Provided data »
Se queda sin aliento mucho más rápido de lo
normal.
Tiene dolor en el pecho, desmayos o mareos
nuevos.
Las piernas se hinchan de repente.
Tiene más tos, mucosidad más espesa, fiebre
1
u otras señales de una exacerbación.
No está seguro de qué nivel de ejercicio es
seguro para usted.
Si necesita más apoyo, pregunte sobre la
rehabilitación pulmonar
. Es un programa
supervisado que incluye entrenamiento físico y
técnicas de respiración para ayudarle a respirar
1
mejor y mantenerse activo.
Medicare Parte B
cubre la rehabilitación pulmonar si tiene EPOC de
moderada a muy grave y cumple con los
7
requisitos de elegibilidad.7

About this task » Within the entries, how many lines contain the word "rehabilitación"? Answer with a number alone.

Answer section » 2